> Instruction: Make a verbatim copy of the entries below; pictures stay out.

> Data for this exercise:
☆ ☆ ☆ ☆

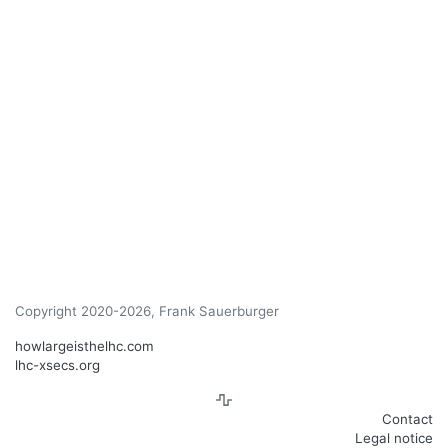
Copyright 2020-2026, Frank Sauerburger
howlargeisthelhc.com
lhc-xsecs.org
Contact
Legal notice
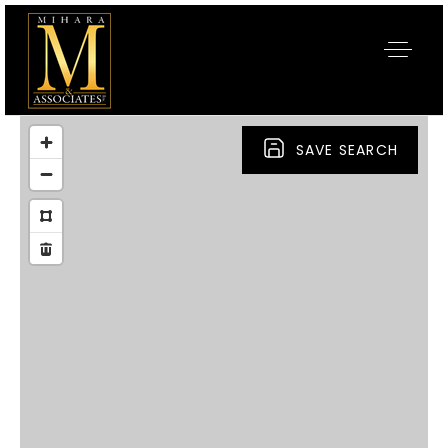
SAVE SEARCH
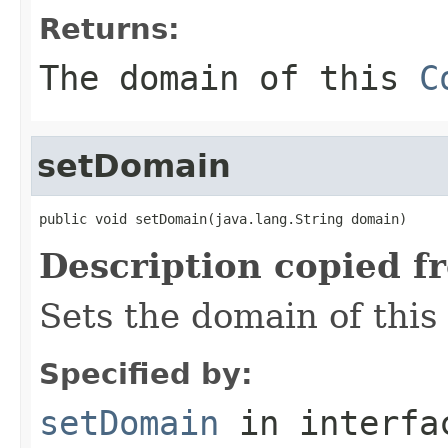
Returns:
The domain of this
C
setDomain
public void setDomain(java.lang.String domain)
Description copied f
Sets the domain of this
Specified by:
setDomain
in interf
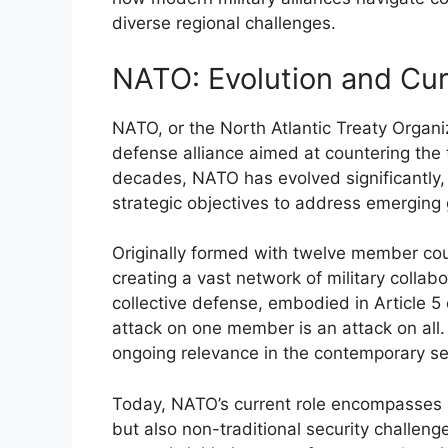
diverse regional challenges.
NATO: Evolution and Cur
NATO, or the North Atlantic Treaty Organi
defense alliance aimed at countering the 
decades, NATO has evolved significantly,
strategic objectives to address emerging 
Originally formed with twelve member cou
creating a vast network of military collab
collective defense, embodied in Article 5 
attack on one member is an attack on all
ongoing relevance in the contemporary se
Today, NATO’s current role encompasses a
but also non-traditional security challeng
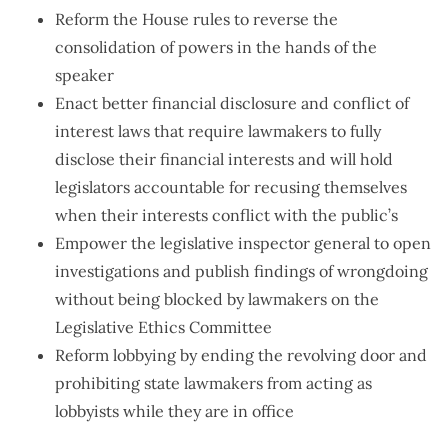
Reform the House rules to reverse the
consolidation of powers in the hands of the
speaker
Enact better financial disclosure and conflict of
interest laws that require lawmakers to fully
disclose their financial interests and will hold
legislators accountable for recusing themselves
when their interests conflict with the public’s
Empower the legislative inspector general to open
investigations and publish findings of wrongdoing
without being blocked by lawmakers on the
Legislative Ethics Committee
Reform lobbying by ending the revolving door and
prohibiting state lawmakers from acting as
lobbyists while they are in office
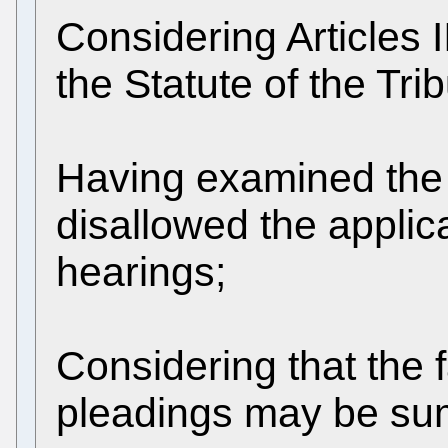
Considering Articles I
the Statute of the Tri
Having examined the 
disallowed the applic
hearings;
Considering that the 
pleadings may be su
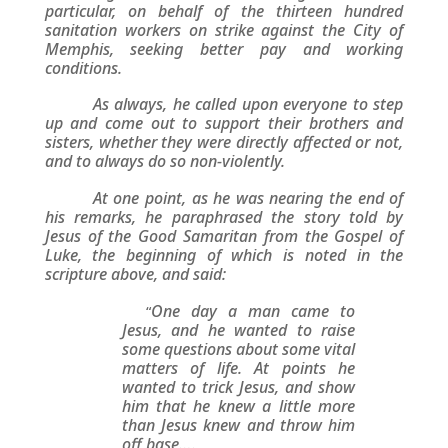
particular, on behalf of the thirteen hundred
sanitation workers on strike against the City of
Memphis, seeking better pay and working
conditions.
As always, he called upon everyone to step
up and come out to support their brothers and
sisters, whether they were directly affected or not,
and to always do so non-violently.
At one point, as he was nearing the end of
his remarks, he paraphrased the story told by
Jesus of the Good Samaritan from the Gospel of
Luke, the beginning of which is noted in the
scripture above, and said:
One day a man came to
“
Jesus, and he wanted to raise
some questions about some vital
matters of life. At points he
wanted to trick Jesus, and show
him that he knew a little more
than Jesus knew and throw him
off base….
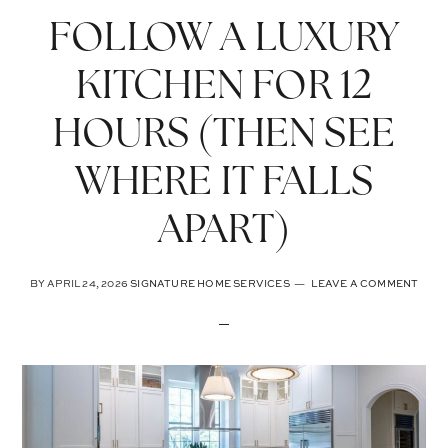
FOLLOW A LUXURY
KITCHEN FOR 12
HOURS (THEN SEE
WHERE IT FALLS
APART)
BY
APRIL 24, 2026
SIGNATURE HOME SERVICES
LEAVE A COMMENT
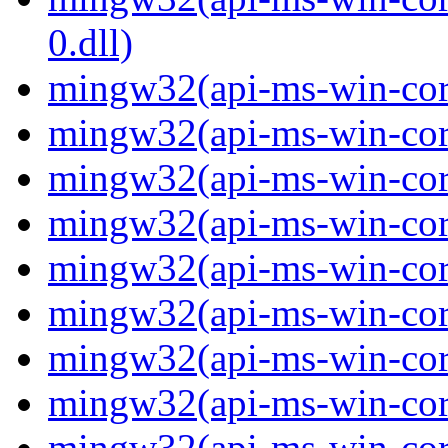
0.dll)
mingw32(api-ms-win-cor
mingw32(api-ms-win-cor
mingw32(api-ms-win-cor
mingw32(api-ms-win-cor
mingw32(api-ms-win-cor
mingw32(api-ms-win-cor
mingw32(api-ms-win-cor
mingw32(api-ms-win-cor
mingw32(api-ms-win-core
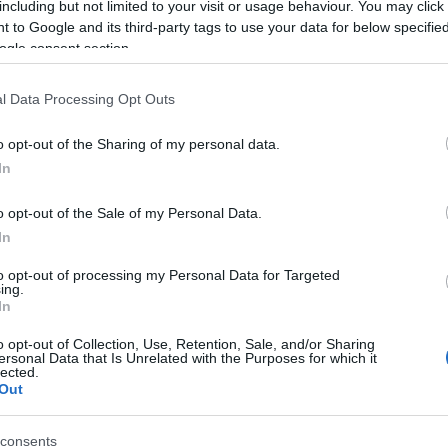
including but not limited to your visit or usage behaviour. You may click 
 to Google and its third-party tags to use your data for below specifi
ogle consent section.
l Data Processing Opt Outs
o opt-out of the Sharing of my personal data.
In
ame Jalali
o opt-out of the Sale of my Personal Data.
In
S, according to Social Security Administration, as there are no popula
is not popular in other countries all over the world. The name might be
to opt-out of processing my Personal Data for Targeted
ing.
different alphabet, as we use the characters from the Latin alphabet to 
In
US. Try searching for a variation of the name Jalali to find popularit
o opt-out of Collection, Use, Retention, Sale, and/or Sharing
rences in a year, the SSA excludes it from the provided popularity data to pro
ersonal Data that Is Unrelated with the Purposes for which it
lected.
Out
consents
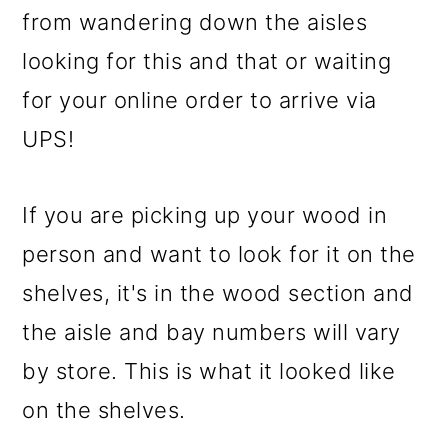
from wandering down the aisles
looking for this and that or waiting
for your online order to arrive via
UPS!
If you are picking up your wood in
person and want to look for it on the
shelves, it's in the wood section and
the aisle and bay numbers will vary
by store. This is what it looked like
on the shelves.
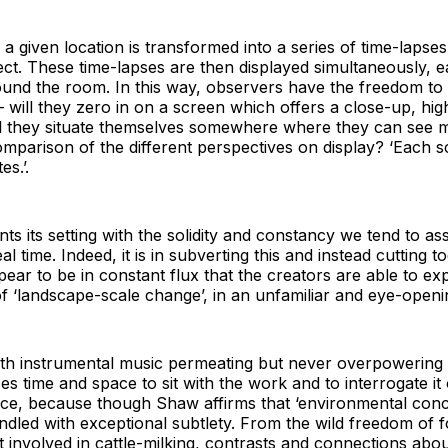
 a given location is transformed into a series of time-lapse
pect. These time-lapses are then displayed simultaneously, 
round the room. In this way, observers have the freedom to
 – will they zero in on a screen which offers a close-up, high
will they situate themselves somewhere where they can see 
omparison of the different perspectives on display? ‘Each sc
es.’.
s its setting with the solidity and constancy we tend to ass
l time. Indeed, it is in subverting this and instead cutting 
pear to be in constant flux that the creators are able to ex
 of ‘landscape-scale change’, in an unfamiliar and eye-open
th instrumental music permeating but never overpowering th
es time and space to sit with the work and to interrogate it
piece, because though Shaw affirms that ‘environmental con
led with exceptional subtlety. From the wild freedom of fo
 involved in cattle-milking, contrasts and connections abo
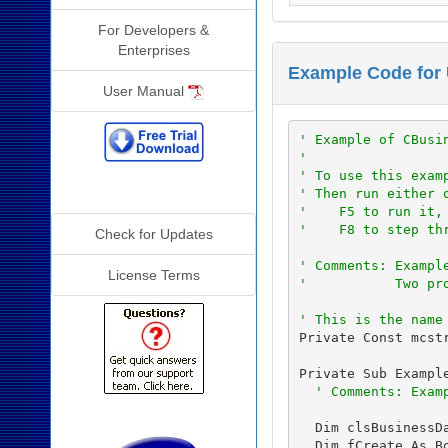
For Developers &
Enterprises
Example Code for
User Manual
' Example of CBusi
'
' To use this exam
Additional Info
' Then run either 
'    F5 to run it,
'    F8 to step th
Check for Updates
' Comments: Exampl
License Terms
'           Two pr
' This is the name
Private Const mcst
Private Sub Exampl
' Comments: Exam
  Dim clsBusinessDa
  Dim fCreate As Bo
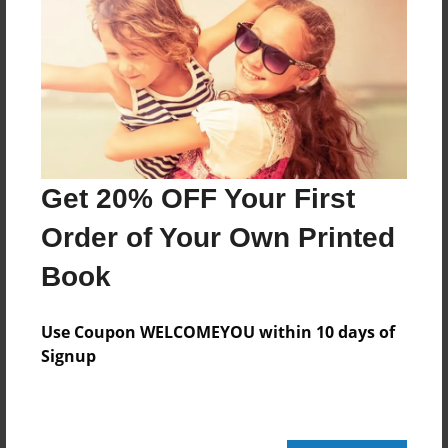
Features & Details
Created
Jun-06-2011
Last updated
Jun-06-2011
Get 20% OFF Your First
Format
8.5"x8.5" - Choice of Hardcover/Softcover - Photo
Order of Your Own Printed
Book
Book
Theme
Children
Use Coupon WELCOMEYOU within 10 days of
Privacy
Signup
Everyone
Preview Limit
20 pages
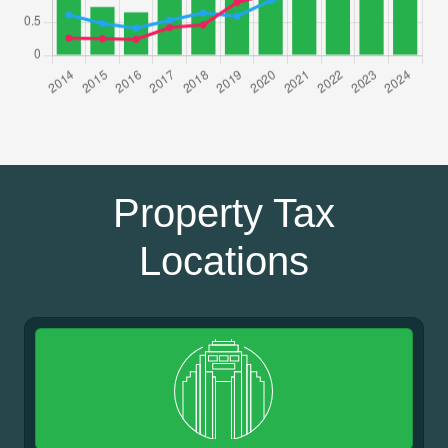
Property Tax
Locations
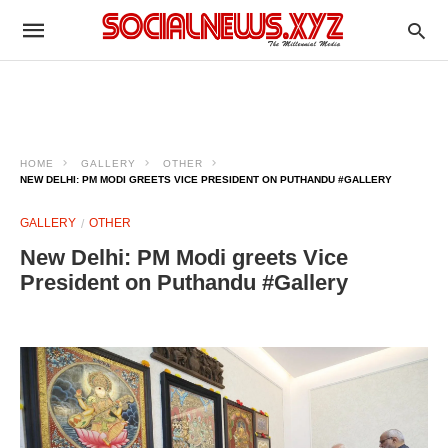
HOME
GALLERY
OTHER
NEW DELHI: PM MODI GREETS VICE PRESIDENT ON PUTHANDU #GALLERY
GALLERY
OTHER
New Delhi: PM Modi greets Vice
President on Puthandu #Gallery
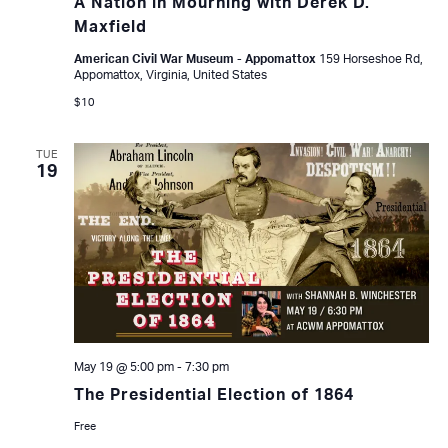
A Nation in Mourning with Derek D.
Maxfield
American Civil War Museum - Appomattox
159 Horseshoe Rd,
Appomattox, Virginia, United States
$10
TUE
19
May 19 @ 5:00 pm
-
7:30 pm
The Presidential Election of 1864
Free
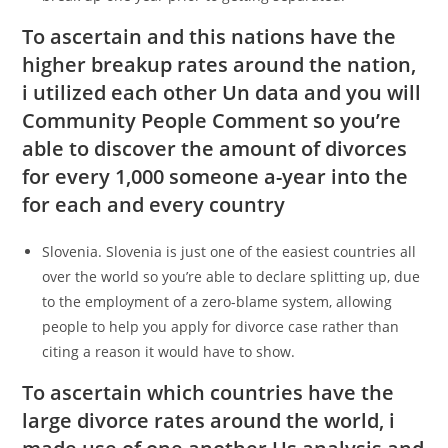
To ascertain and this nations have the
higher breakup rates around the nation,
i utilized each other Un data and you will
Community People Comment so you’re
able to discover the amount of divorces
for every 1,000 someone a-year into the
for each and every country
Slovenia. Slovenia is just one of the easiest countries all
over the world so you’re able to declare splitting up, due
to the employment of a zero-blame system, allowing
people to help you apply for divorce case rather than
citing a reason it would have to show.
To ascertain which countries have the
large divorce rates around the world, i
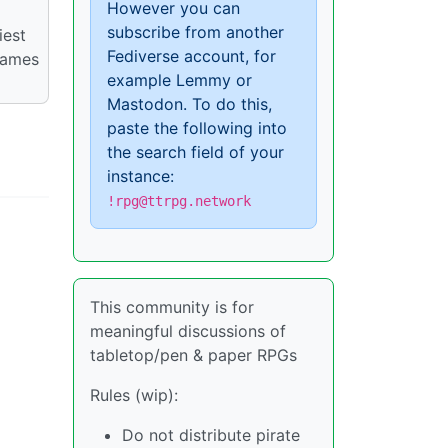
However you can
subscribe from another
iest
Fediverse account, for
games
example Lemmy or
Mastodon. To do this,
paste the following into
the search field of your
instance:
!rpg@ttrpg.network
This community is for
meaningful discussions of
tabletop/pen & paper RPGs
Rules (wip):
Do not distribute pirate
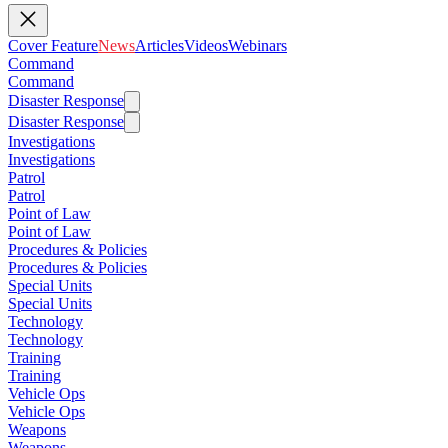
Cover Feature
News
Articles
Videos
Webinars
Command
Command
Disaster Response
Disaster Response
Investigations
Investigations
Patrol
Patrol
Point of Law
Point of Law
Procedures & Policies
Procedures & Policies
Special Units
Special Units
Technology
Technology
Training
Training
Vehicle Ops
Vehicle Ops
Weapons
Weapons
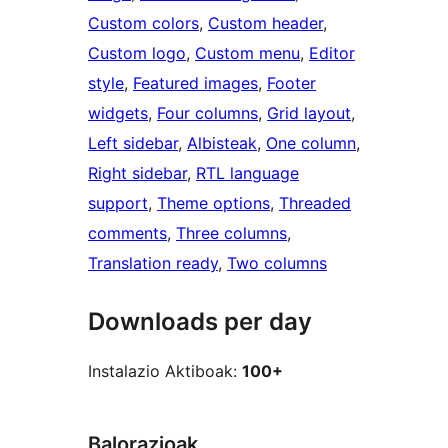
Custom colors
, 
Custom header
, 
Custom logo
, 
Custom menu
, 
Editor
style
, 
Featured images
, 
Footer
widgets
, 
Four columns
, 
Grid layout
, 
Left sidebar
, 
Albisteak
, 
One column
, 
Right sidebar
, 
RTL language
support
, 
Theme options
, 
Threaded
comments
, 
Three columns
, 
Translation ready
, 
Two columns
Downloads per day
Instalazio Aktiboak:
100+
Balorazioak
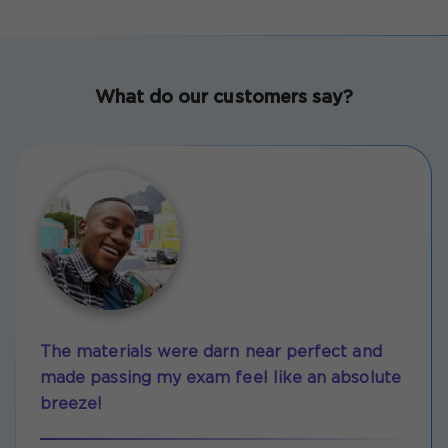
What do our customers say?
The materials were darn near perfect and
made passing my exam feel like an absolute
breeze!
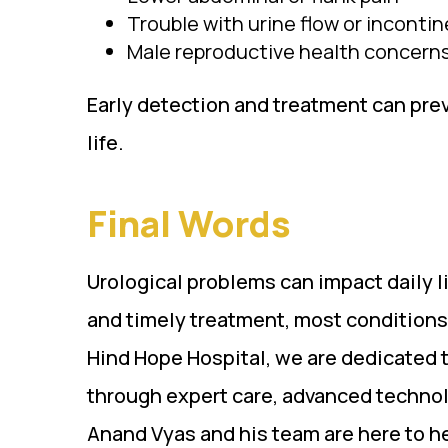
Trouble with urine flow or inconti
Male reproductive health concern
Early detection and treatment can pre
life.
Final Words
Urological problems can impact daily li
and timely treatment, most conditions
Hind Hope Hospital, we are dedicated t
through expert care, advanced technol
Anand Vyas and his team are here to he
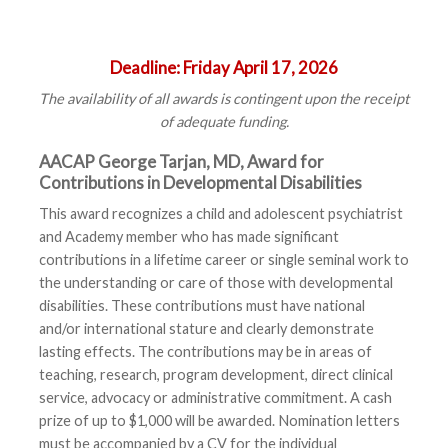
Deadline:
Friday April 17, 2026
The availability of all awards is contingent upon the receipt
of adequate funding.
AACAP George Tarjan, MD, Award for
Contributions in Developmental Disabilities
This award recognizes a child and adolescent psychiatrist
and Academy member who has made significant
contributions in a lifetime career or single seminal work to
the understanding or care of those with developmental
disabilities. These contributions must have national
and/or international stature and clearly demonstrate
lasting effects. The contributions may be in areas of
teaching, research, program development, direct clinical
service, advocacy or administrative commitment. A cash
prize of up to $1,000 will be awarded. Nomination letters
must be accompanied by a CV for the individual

☆ ☆ ☆ ☆

> Result for this task:
Copyright 2020-2026, Frank Sauerburger
howlargeisthelhc.com
lhc-xsecs.org
Contact
Legal notice
SAVE SEARCH
Returns:
The domain of this
C
setDomain
public void setDomain(java.lang.String domain)
Description copied f
Sets the domain of this
Specified by:
setDomain
in interf
diverse regional challenges.
NATO: Evolution and Cur
NATO, or the North Atlantic Treaty Organi
defense alliance aimed at countering the 
decades, NATO has evolved significantly,
strategic objectives to address emerging 
Originally formed with twelve member cou
creating a vast network of military collab
collective defense, embodied in Article 5 
attack on one member is an attack on all
ongoing relevance in the contemporary se
Today, NATO’s current role encompasses a
but also non-traditional security challeng
Reform the House rules to reverse the
consolidation of powers in the hands of the
speaker
Enact better financial disclosure and conflict of
interest laws that require lawmakers to fully
disclose their financial interests and will hold
legislators accountable for recusing themselves
when their interests conflict with the public’s
Empower the legislative inspector general to open
investigations and publish findings of wrongdoing
without being blocked by lawmakers on the
Legislative Ethics Committee
Reform lobbying by ending the revolving door and
prohibiting state lawmakers from acting as
lobbyists while they are in office
Considering Articles I
the Statute of the Tri
Having examined the 
disallowed the applic
hearings;
Considering that the 
pleadings may be su
particular, on behalf of the thirteen hundred
sanitation workers on strike against the City of
Memphis, seeking better pay and working
conditions.
As always, he called upon everyone to step
up and come out to support their brothers and
sisters, whether they were directly affected or not,
and to always do so non-violently.
At one point, as he was nearing the end of
his remarks, he paraphrased the story told by
Jesus of the Good Samaritan from the Gospel of
Luke, the beginning of which is noted in the
scripture above, and said:
One day a man came to
“
Jesus, and he wanted to raise
some questions about some vital
matters of life. At points he
wanted to trick Jesus, and show
him that he knew a little more
than Jesus knew and throw him
off base….
FOLLOW A LUXURY
KITCHEN FOR 12
HOURS (THEN SEE
WHERE IT FALLS
APART)
BY
APRIL 24, 2026
SIGNATURE HOME SERVICES
LEAVE A COMMENT
0.dll)
mingw32(api-ms-win-cor
mingw32(api-ms-win-cor
mingw32(api-ms-win-cor
mingw32(api-ms-win-cor
mingw32(api-ms-win-cor
mingw32(api-ms-win-cor
mingw32(api-ms-win-cor
mingw32(api-ms-win-cor
mingw32(api-ms-win-core
including but not limited to your visit or usage behaviour. You may click 
 to Google and its third-party tags to use your data for below specifi
ogle consent section.
l Data Processing Opt Outs
o opt-out of the Sharing of my personal data.
In
ame Jalali
o opt-out of the Sale of my Personal Data.
In
S, according to Social Security Administration, as there are no popula
is not popular in other countries all over the world. The name might be
to opt-out of processing my Personal Data for Targeted
ing.
different alphabet, as we use the characters from the Latin alphabet to 
In
US. Try searching for a variation of the name Jalali to find popularit
o opt-out of Collection, Use, Retention, Sale, and/or Sharing
rences in a year, the SSA excludes it from the provided popularity data to pro
ersonal Data that Is Unrelated with the Purposes for which it
lected.
Out
consents
from wandering down the aisles
looking for this and that or waiting
for your online order to arrive via
UPS!
If you are picking up your wood in
person and want to look for it on the
shelves, it's in the wood section and
the aisle and bay numbers will vary
by store. This is what it looked like
on the shelves.
 a given location is transformed into a series of time-lapse
pect. These time-lapses are then displayed simultaneously, 
round the room. In this way, observers have the freedom to
 – will they zero in on a screen which offers a close-up, high
will they situate themselves somewhere where they can see 
omparison of the different perspectives on display? ‘Each sc
es.’.
s its setting with the solidity and constancy we tend to ass
l time. Indeed, it is in subverting this and instead cutting 
pear to be in constant flux that the creators are able to ex
 of ‘landscape-scale change’, in an unfamiliar and eye-open
th instrumental music permeating but never overpowering th
es time and space to sit with the work and to interrogate it
piece, because though Shaw affirms that ‘environmental con
led with exceptional subtlety. From the wild freedom of fo
 involved in cattle-milking, contrasts and connections abo
For Developers &
Enterprises
Example Code for
User Manual
' Example of CBusi
'
' To use this exam
Additional Info
' Then run either 
'    F5 to run it,
'    F8 to step th
Check for Updates
' Comments: Exampl
License Terms
'           Two pr
' This is the name
Private Const mcst
Private Sub Exampl
' Comments: Exam
  Dim clsBusinessDa
  Dim fCreate As Bo
Features & Details
Created
Jun-06-2011
Last updated
Jun-06-2011
Get 20% OFF Your First
Format
8.5"x8.5" - Choice of Hardcover/Softcover - Photo
Order of Your Own Printed
Book
Book
Theme
Children
Use Coupon WELCOMEYOU within 10 days of
Privacy
Signup
Everyone
Preview Limit
20 pages
Property Tax
Locations
HOME
GALLERY
OTHER
NEW DELHI: PM MODI GREETS VICE PRESIDENT ON PUTHANDU #GALLERY
GALLERY
OTHER
New Delhi: PM Modi greets Vice
President on Puthandu #Gallery
A Nation in Mourning with Derek D.
Maxfield
American Civil War Museum - Appomattox
159 Horseshoe Rd,
Appomattox, Virginia, United States
$10
TUE
19
May 19 @ 5:00 pm
-
7:30 pm
The Presidential Election of 1864
Free
To ascertain and this nations have the
higher breakup rates around the nation,
i utilized each other Un data and you will
Community People Comment so you’re
able to discover the amount of divorces
for every 1,000 someone a-year into the
for each and every country
Slovenia. Slovenia is just one of the easiest countries all
over the world so you’re able to declare splitting up, due
to the employment of a zero-blame system, allowing
people to help you apply for divorce case rather than
citing a reason it would have to show.
To ascertain which countries have the
large divorce rates around the world, i
However you can
subscribe from another
iest
Fediverse account, for
games
example Lemmy or
Mastodon. To do this,
paste the following into
the search field of your
instance:
!rpg@ttrpg.network
This community is for
meaningful discussions of
tabletop/pen & paper RPGs
Rules (wip):
Do not distribute pirate
Cover Feature
News
Articles
Videos
Webinars
Command
Command
Disaster Response
Disaster Response
Investigations
Investigations
Patrol
Patrol
Point of Law
Point of Law
Procedures & Policies
Procedures & Policies
Special Units
Special Units
Technology
Technology
Training
Training
Vehicle Ops
Vehicle Ops
Weapons
Weapons
Custom colors
, 
Custom header
, 
Custom logo
, 
Custom menu
, 
Editor
style
, 
Featured images
, 
Footer
widgets
, 
Four columns
, 
Grid layout
, 
Left sidebar
, 
Albisteak
, 
One column
, 
Right sidebar
, 
RTL language
support
, 
Theme options
, 
Threaded
comments
, 
Three columns
, 
Translation ready
, 
Two columns
Downloads per day
Instalazio Aktiboak:
100+
Balorazioak
What do our customers say?
The materials were darn near perfect and
made passing my exam feel like an absolute
breeze!
Trouble with urine flow or inconti
Male reproductive health concern
Early detection and treatment can pre
life.
Final Words
Urological problems can impact daily li
and timely treatment, most conditions
Hind Hope Hospital, we are dedicated t
through expert care, advanced technol
Anand Vyas and his team are here to he
Deadline:
Friday April 17, 2026
The availability of all awards is contingent upon the receipt
of adequate funding.
AACAP George Tarjan, MD, Award for
Contributions in Developmental Disabilities
This award recognizes a child and adolescent psychiatrist
and Academy member who has made significant
contributions in a lifetime career or single seminal work to
the understanding or care of those with developmental
disabilities. These contributions must have national
and/or international stature and clearly demonstrate
lasting effects. The contributions may be in areas of
teaching, research, program development, direct clinical
service, advocacy or administrative commitment. A cash
prize of up to $1,000 will be awarded. Nomination letters
must be accompanied by a CV for the individual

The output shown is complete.